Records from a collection

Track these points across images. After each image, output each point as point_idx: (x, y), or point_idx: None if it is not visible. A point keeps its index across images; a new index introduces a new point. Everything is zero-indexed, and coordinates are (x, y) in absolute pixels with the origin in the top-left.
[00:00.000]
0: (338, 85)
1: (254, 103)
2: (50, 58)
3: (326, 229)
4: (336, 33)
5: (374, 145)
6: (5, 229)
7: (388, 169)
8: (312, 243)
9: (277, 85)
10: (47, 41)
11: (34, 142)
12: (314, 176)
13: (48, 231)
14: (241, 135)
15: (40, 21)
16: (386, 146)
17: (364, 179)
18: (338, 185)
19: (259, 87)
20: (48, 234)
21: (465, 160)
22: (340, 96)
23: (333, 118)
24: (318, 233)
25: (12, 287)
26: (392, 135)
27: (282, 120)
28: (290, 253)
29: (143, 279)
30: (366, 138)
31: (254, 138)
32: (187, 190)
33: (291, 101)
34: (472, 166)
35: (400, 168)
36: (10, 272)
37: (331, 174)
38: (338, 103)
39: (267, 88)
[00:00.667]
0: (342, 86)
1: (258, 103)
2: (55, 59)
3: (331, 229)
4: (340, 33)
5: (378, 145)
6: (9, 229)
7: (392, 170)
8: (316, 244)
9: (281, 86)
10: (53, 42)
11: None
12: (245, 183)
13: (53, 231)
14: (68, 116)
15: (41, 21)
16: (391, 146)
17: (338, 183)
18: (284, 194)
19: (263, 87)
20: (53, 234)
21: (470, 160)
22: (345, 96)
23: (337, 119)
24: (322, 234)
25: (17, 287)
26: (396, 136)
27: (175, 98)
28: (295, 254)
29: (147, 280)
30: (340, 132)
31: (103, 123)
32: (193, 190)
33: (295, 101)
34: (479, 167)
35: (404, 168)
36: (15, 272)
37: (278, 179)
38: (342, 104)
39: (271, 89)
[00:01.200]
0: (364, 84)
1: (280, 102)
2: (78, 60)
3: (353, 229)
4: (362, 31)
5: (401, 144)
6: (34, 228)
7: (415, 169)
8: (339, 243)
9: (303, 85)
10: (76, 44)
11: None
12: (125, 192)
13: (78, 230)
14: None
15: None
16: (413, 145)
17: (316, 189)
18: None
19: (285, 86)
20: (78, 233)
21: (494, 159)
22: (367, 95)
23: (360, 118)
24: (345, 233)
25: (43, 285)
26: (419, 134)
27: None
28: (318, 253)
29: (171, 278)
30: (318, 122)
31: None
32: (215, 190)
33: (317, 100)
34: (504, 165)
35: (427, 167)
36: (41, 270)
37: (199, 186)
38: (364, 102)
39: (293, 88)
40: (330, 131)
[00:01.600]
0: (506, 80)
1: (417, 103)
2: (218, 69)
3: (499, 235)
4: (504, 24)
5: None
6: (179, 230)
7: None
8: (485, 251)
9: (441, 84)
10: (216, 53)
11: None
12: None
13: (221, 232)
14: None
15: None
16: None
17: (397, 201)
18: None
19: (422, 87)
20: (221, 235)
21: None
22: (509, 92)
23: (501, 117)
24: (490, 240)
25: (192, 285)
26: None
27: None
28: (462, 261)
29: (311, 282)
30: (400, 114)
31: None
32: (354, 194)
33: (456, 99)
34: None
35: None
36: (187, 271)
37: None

**THE TASK**
Take the records above and return, word for word, only the lines that fall from the line with "8: (312, 243)" to the line with "39: (267, 88)", both of them included.

**TASK RESULT**
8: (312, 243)
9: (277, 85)
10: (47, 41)
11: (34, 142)
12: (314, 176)
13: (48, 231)
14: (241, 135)
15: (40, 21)
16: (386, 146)
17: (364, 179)
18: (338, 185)
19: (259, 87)
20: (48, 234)
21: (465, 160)
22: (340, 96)
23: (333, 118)
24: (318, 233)
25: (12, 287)
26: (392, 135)
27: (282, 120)
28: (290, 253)
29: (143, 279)
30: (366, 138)
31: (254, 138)
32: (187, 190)
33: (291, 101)
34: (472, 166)
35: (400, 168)
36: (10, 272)
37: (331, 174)
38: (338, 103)
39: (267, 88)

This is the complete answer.